Take the line containing "18 Juli 2026 pukul 15:03" through the last line of the data and retype those lines exactly. Pictures do not belong in the copy.

**Extracted data entries**
——————
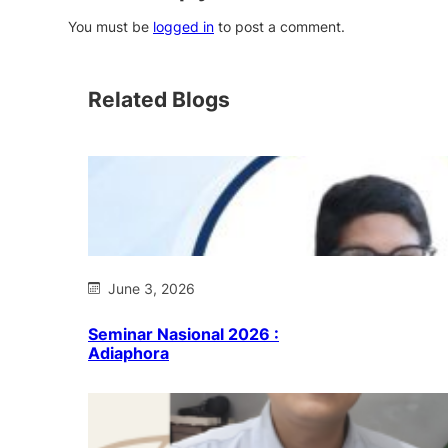
You must be
logged in
to post a comment.
Related Blogs
June 3, 2026
Seminar Nasional 2026 :
Adiaphora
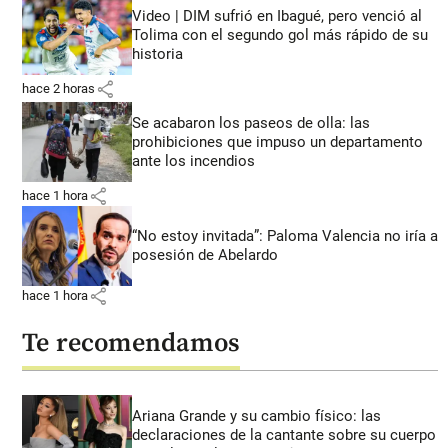
Video | DIM sufrió en Ibagué, pero venció al
Tolima con el segundo gol más rápido de su
historia
share
hace 2 horas
Se acabaron los paseos de olla: las
prohibiciones que impuso un departamento
ante los incendios
share
hace 1 hora
“No estoy invitada”: Paloma Valencia no iría a
posesión de Abelardo
share
hace 1 hora
Te recomendamos
Ariana Grande y su cambio físico: las
declaraciones de la cantante sobre su cuerpo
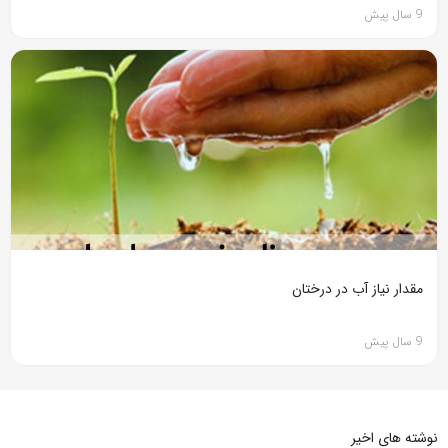
9 سال پیش
مقدار نیاز آب در درختان
9 سال پیش
نوشته های اخیر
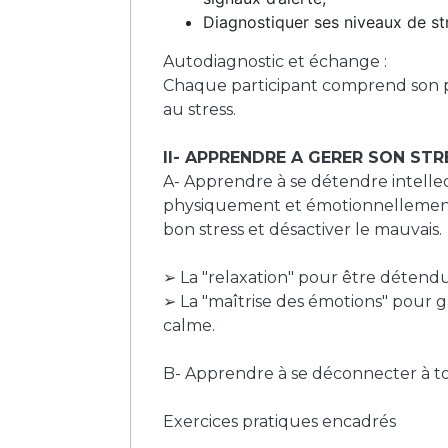
Diagnostiquer ses niveaux de st
Autodiagnostic et échange :
Chaque participant comprend son 
au stress.
II- APPRENDRE A GERER SON STR
A- Apprendre à se détendre intelle
physiquement et émotionnellement 
bon stress et désactiver le mauvais.
➢ La "relaxation" pour être détendu
➢ La "maîtrise des émotions" pour 
calme.
B- Apprendre à se déconnecter à 
Exercices pratiques encadrés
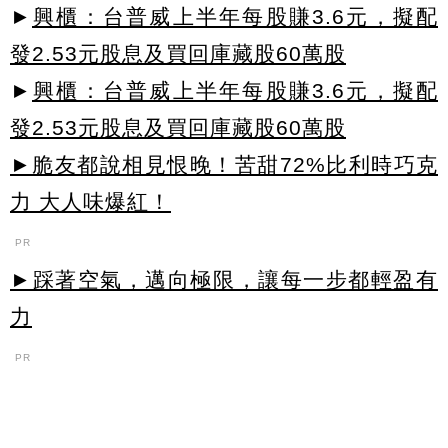
►
興櫃：台普威上半年每股賺3.6元，擬配
發2.53元股息及買回庫藏股60萬股
►
興櫃：台普威上半年每股賺3.6元，擬配
發2.53元股息及買回庫藏股60萬股
►脆友都說相見恨晚！苦甜72%比利時巧克
力 大人味爆紅！
PR
►踩著空氣，邁向極限，讓每一步都輕盈有
力
PR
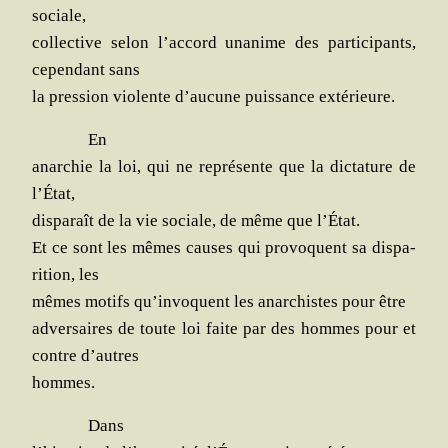
sociale,
col­lec­tive selon l’accord una­nime des par­ti­ci­pants,
cepen­dant sans
la pres­sion vio­lente d’aucune puis­sance extérieure.
En
anar­chie la loi, qui ne repré­sente que la dic­ta­ture de
l’État,
dis­pa­raît de la vie sociale, de même que l’État.
Et ce sont les mêmes causes qui pro­voquent sa dis­pa­
ri­tion, les
mêmes motifs qu’invoquent les anar­chistes pour être
adver­saires de toute loi faite par des hommes pour et
contre d’autres
hommes.
Dans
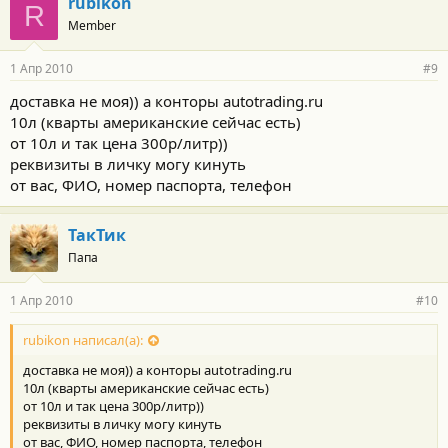
rubikon
R
Member
1 Апр 2010
#9
доставка не моя)) а конторы autotrading.ru
10л (кварты американские сейчас есть)
от 10л и так цена 300р/литр))
реквизиты в личку могу кинуть
от вас, ФИО, номер паспорта, телефон
ТакТик
Папа
1 Апр 2010
#10
rubikon написал(а):
доставка не моя)) а конторы autotrading.ru
10л (кварты американские сейчас есть)
от 10л и так цена 300р/литр))
реквизиты в личку могу кинуть
от вас, ФИО, номер паспорта, телефон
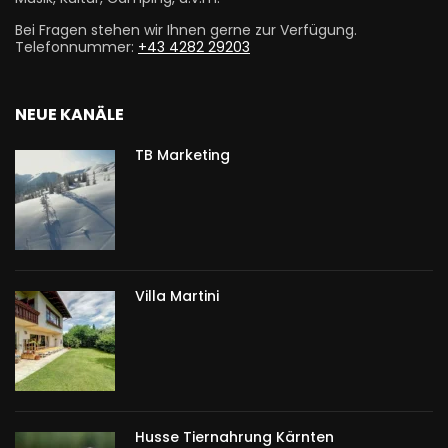
Bei Fragen stehen wir Ihnen gerne zur Verfügung.
Telefonnummer:
+43 4282 29203
NEUE KANÄLE
TB Marketing
Villa Martini
Husse Tiernahrung Kärnten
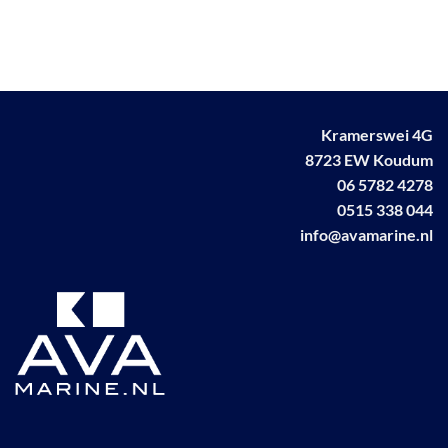
Kramerswei 4G
8723 EW Koudum
06 5782 4278
0515 338 044
info@avamarine.nl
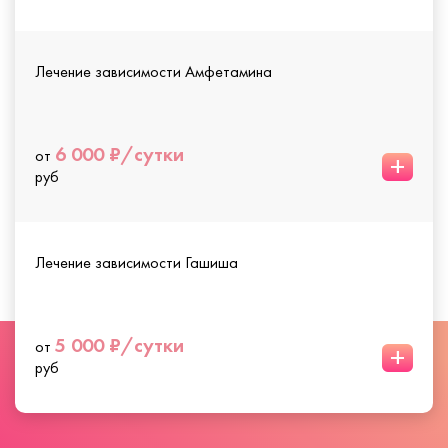
Лечение зависимости Амфетамина
6 000 ₽/сутки
от
+
руб
Лечение зависимости Гашиша
5 000 ₽/сутки
от
+
руб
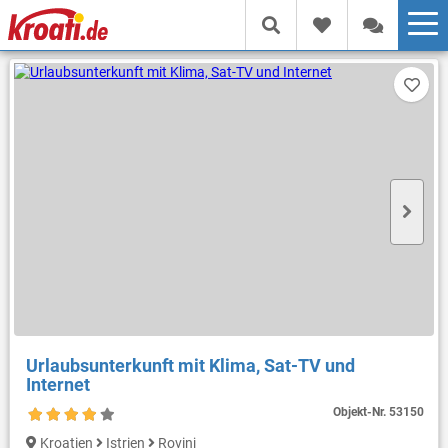
Urlaubsunterkunft mit Klima, Sat-TV und
Internet
Objekt-Nr.
53150
Kroatien
Istrien
Rovinj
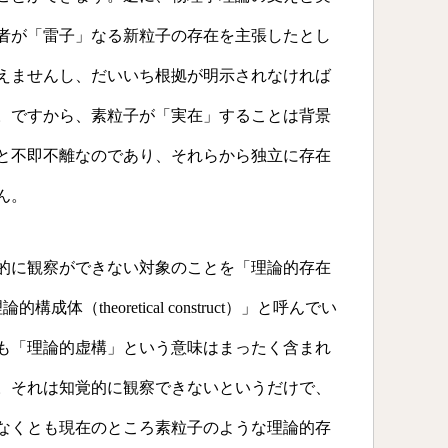
者が「雷子」なる新粒子の存在を主張したとし
えませんし、だいいち根拠が明示されなければ
。ですから、素粒子が「実在」することは背景
と不即不離なのであり、それらから独立に存在
ん。
的に観察ができない対象のことを「理論的存在
「理論的構成体（theoretical construct）」と呼んでい
も「理論的虚構」という意味はまったく含まれ
。それは知覚的に観察できないというだけで、
なくとも現在のところ素粒子のような理論的存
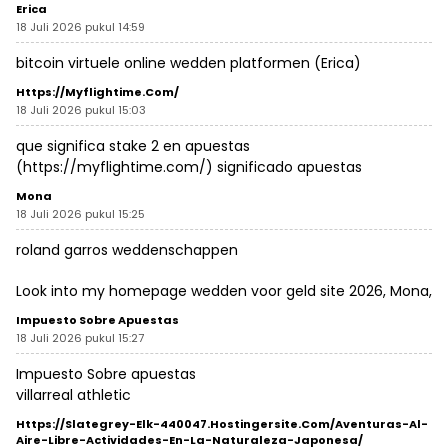
Erica
18 Juli 2026 pukul 14:59
bitcoin virtuele online wedden platformen (
Erica
)
Https://myflightime.com/
18 Juli 2026 pukul 15:03
que significa stake 2 en apuestas
(
https://myflightime.com/
) significado apuestas
Mona
18 Juli 2026 pukul 15:25
roland garros weddenschappen
Look into my homepage wedden voor geld site 2026,
Mona
,
Impuesto Sobre Apuestas
18 Juli 2026 pukul 15:27
Impuesto Sobre apuestas
villarreal athletic
Https://Slategrey-Elk-440047.Hostingersite.com/aventuras-Al-
Aire-Libre-Actividades-En-La-Naturaleza-Japonesa/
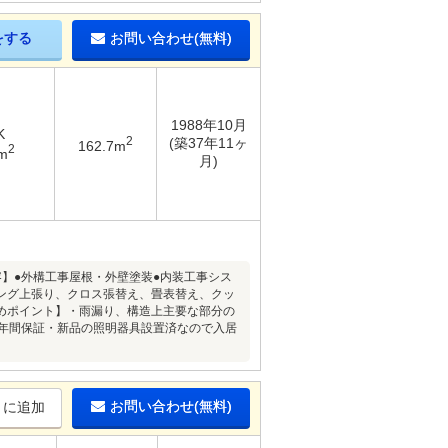
をする
お問い合わせ(無料)
1988年10月
K
2
(築37年11ヶ
162.7m
2
m
月)
内容】●外構工事屋根・外壁塗装●内装工事シス
ング上張り、クロス張替え、畳表替え、クッ
めポイント】・雨漏り、構造上主要な部分の
5年間保証・新品の照明器具設置済なので入居
お問い合わせ(無料)
りに追加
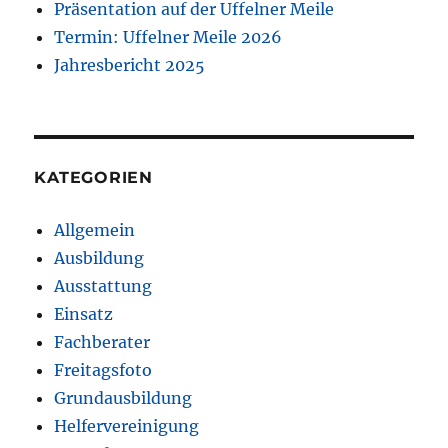
Präsentation auf der Uffelner Meile
Termin: Uffelner Meile 2026
Jahresbericht 2025
KATEGORIEN
Allgemein
Ausbildung
Ausstattung
Einsatz
Fachberater
Freitagsfoto
Grundausbildung
Helfervereinigung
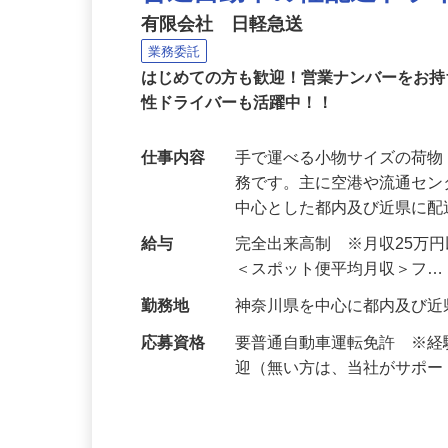
普通自動車の軽配送ドラ
有限会社 日軽急送
業務委託
はじめての方も歓迎！営業ナンバーをお
性ドライバーも活躍中！！
仕事内容
手で運べる小物サイズの荷
務です。主に空港や流通セ
中心とした都内及び近県に
給与
完全出来高制 ※月収25万
＜スポット便平均月収＞フ
勤務地
神奈川県を中心に都内及び
応募資格
要普通自動車運転免許 ※
迎（無い方は、当社がサポ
——————
**Solved problem**
18 Juli 2026 pukul 15:03
que significa stake 2 en apuestas
(
https://myflightime.com/
) significado apuestas
Mona
18 Juli 2026 pukul 15:25
roland garros weddenschappen
Look into my homepage wedden voor geld site 2026,
Mona
,
Impuesto Sobre Apuestas
18 Juli 2026 pukul 15:27
Impuesto Sobre apuestas
villarreal athletic
Https://Slategrey-Elk-440047.Hostingersite.com/aventuras-Al-
Aire-Libre-Actividades-En-La-Naturaleza-Japonesa/
をする
お問い合わせ(無料)
1988年10月
K
2
(築37年11ヶ
162.7m
2
m
月)
内容】●外構工事屋根・外壁塗装●内装工事シス
ング上張り、クロス張替え、畳表替え、クッ
めポイント】・雨漏り、構造上主要な部分の
5年間保証・新品の照明器具設置済なので入居
お問い合わせ(無料)
りに追加
Präsentation auf der Uffelner Meile
Termin: Uffelner Meile 2026
Jahresbericht 2025
KATEGORIEN
Allgemein
Ausbildung
Ausstattung
Einsatz
Fachberater
Freitagsfoto
Grundausbildung
Helfervereinigung
普通自動車の軽配送ドラ
有限会社 日軽急送
業務委託
はじめての方も歓迎！営業ナンバーをお
性ドライバーも活躍中！！
仕事内容
手で運べる小物サイズの荷
務です。主に空港や流通セ
中心とした都内及び近県に
給与
完全出来高制 ※月収25万
＜スポット便平均月収＞フ
勤務地
神奈川県を中心に都内及び
応募資格
要普通自動車運転免許 ※
迎（無い方は、当社がサポ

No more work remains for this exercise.